- Theatrical release poster
- Directed by: Lloyd Bacon
- Screenplay by: Robert Rossen
- Based on: Life Begins 1932 play by Mary McDougal Axelson
- Produced by: Samuel Bischoff
- Starring: Geraldine Fitzgerald Jeffrey Lynn Gladys George Gale Page Spring Byington Johnnie Davis
- Cinematography: Charles Rosher
- Edited by: Jack Killifer
- Music by: Heinz Roemheld
- Production company: Warner Bros. Pictures
- Distributed by: Warner Bros. Pictures
- Release dates: December 7, 1939 (Kansas City, Missouri); January 6, 1940 (U.S.);
- Running time: 79 minutes
- Country: United States
- Language: English

= A Child Is Born (film) =

1939 film by Lloyd Bacon

A Child Is Born is a 1939 American drama film directed by Lloyd Bacon and written by Robert Rossen.

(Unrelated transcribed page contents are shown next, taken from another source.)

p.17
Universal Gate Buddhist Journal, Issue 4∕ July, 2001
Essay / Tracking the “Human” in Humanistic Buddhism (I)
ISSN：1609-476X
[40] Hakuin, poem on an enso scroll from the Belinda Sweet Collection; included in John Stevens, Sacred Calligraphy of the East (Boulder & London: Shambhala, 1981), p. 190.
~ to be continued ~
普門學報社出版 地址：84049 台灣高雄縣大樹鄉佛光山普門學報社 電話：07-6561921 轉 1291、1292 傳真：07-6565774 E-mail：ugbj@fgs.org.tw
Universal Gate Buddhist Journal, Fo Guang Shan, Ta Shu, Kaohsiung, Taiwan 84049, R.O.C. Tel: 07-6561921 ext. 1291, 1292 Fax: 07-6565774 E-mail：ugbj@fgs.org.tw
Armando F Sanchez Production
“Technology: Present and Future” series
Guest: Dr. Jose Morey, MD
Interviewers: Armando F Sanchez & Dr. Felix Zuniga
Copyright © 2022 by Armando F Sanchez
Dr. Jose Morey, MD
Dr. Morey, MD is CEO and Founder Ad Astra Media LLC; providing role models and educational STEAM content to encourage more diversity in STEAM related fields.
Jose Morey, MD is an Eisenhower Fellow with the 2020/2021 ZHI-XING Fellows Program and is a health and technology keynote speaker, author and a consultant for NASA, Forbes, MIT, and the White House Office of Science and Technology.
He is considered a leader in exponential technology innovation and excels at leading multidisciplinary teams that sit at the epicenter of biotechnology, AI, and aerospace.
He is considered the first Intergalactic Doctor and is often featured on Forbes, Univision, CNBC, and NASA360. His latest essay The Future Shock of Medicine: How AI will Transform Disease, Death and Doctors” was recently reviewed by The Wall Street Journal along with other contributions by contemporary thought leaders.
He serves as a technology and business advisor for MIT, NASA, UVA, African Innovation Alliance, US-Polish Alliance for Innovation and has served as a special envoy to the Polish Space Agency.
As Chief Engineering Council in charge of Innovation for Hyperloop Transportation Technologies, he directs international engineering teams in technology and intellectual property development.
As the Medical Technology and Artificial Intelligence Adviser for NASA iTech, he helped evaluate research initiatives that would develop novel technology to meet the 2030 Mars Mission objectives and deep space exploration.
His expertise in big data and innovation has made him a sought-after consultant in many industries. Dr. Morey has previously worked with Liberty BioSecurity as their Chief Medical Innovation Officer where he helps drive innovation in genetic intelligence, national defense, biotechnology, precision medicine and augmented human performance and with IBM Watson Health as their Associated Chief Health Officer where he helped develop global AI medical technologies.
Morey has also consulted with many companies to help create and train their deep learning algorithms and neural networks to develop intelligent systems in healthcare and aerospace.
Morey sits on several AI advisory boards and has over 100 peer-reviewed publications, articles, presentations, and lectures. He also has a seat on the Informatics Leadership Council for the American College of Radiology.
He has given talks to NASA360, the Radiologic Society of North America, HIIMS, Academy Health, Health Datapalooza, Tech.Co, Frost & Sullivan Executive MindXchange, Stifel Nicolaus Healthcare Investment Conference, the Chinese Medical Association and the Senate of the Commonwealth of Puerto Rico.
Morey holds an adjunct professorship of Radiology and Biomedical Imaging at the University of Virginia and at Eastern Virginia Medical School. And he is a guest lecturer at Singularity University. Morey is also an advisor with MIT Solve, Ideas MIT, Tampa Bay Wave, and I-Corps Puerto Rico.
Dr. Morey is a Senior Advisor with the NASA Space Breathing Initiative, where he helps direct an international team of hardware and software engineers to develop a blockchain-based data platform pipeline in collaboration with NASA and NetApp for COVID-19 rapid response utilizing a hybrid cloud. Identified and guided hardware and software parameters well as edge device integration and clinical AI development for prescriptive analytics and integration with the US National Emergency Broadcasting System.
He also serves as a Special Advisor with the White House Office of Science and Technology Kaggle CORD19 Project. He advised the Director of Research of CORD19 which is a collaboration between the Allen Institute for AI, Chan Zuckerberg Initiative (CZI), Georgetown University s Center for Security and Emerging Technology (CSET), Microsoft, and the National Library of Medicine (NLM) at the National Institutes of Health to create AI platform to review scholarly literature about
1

The film stars Geraldine Fitzgerald, Jeffrey Lynn, Gladys George, Gale Page, Spring Byington, and Johnnie Davis. The film was released by Warner Bros. Pictures on December 7, 1939. It was a remake of the 1932 film Life Begins starring Loretta Young. A further remake Love Story was made in Italy in 1942.

==Plot==
Film about several mothers at hospital maternity ward. The nurses care for the mothers and their new born babies. The relationship that are formed with the mothers to be and the expectant fathers.

==Censorship==
Numerous regional censor boards heavily edited or banned the film because they believed its discussions of childbirth would frighten women from pursuing motherhood. British Columbia rejected the film because "The showing of this picture would have the effect of creating a fear in the minds of expectant mothers."